SSBE-PINN: A Sobolev Boundary Scheme Boosting Stability and Accuracy in Elliptic/Parabolic PDE Learning
Qixuan Zhou, Chuqi Chen, Tao Luo, Yang Xiang
TL;DR
This work tackles the challenge of achieving robust $H^1$ convergence in neural PDE solvers by identifying weakness in standard PINN boundary losses. It introduces Sobolev-Stable Boundary Enforcement (SSBE), which replaces or augments the boundary term with an $H^1(\\partial\\Omega)$ penalty computed in intrinsic, boundary-local coordinates, and couples this with a boundary-flattening strategy to handle complex geometries.
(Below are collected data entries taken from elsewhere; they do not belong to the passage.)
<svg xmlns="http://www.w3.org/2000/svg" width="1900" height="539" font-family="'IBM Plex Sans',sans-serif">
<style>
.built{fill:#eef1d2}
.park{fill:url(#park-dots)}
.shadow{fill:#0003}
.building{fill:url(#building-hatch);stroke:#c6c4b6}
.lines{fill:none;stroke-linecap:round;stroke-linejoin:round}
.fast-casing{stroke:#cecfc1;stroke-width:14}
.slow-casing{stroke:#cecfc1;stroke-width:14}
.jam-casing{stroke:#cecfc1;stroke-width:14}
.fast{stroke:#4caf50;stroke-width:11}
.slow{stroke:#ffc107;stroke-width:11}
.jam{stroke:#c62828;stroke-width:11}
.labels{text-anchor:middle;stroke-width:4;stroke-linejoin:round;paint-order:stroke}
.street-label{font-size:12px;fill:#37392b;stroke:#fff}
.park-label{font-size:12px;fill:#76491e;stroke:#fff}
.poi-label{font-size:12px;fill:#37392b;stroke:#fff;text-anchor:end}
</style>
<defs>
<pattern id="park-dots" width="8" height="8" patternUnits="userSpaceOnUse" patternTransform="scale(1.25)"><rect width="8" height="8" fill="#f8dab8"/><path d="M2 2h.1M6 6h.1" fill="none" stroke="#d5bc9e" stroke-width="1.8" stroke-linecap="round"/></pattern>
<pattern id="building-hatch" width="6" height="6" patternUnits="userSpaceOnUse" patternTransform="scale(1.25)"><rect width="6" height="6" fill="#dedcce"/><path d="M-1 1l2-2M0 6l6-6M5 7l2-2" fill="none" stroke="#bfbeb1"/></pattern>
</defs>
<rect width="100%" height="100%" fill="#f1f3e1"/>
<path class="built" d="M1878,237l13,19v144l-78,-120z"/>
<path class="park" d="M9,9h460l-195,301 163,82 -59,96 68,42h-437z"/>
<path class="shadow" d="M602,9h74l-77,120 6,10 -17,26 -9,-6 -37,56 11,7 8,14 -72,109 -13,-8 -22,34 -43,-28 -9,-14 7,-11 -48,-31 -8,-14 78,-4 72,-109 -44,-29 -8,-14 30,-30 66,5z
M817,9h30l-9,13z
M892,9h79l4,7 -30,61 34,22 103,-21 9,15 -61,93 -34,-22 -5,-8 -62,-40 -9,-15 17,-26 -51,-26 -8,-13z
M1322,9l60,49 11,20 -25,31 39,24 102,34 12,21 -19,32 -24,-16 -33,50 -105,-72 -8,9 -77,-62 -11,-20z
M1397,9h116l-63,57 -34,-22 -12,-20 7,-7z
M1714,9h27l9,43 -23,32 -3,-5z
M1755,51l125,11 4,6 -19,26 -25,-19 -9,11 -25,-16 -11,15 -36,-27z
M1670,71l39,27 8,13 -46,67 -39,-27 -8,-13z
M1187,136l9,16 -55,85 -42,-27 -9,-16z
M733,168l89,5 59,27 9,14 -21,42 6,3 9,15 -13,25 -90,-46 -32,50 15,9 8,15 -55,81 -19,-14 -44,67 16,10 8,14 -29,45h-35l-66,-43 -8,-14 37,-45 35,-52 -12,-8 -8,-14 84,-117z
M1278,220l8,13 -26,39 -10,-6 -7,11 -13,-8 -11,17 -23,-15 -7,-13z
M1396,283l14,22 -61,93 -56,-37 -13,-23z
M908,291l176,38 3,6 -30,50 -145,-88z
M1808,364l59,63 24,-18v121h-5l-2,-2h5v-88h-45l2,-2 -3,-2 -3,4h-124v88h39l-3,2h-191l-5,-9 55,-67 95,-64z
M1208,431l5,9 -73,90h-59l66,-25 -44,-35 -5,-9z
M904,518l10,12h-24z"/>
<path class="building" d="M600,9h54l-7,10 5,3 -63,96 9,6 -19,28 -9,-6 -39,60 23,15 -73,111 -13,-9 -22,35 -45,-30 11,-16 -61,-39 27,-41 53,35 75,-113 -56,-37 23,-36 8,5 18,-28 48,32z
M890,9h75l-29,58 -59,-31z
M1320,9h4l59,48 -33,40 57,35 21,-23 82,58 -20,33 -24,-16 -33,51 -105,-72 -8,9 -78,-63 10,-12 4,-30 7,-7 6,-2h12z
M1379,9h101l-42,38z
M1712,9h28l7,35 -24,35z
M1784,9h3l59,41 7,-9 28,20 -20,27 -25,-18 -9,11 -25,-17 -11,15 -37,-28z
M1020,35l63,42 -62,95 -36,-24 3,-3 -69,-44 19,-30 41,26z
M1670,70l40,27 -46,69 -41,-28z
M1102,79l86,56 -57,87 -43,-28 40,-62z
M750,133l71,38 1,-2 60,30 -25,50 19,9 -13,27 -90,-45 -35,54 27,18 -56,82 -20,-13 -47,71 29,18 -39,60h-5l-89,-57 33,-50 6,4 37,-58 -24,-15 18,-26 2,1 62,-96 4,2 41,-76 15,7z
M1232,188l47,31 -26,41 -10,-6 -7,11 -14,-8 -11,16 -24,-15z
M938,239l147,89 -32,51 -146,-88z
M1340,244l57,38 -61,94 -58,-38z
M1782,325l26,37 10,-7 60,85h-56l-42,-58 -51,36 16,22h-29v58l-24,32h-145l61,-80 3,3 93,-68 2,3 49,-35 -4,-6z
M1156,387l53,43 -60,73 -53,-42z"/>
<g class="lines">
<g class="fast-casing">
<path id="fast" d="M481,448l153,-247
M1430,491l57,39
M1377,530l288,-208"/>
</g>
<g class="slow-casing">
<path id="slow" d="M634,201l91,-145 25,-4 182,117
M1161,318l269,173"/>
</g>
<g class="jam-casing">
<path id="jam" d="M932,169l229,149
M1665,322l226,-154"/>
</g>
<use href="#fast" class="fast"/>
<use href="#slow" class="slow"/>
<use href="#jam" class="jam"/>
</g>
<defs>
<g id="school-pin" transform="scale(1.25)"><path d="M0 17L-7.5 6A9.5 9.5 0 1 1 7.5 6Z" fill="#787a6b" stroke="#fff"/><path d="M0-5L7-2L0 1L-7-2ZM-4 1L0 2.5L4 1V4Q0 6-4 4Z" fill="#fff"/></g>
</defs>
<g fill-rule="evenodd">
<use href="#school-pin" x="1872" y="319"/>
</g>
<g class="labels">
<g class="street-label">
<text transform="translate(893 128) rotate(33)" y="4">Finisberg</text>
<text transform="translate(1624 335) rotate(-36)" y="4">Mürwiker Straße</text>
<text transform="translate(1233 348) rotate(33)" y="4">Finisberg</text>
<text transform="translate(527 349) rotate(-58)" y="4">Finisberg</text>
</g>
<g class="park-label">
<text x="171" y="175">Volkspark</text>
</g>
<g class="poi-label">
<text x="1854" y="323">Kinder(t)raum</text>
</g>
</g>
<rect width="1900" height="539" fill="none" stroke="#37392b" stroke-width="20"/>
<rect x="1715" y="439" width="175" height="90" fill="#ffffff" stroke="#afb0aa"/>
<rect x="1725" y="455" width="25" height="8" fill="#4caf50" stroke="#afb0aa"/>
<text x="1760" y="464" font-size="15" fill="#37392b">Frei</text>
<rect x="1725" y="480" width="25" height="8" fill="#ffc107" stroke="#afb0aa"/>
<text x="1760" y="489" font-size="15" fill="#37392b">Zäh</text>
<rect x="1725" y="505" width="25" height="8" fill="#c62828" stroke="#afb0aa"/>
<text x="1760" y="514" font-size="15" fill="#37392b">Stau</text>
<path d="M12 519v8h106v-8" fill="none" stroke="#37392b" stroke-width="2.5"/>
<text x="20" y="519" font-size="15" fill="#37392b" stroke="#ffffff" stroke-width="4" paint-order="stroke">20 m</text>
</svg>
The authors establish $H^1$-stability findings, providing bounds of the form $\\|u-v\\|_{H^1(\\Omega)}^2 \le C \\mathcal{R}_{D}(v)$, and derive a priori and a posteriori generalization bounds based on Barron spaces and Rademacher complexity for both elliptic and parabolic PDEs. Extensive numerical experiments across Poisson, heat, nonlinear elliptic, high-dimensional, and irregular-domain problems demonstrate that SSBE consistently improves relative $L^2$ and $H^1$ errors over standard PINNs, highlighting its practical impact on gradient fidelity and solution accuracy in neural PDE solvers.
Abstract
Physics-Informed Neural Networks (PINNs) have emerged as a powerful framework for solving partial differential equations (PDEs), yet they often fail to achieve accurate convergence in the H1 norm, especially in the presence of boundary approximation errors. In this work, we propose a novel method called Sobolev-Stable Boundary Enforcement (SSBE), which redefines the boundary loss using Sobolev norms to incorporate boundary regularity directly into the training process. We provide rigorous theoretical analysis demonstrating that SSBE ensures bounded H1 error via a stability guarantee and derive generalization bounds that characterize its robustness under finite-sample regimes. Extensive numerical experiments on linear and nonlinear PDEs, including Poisson, heat, and elliptic problems, show that SSBE consistently outperforms standard PINNs in terms of both relative L2 and H1 errors, even in high-dimensional settings. The proposed approach offers a principled and practical solution for improving gradient fidelity and overall solution accuracy in neural network based PDE solvers.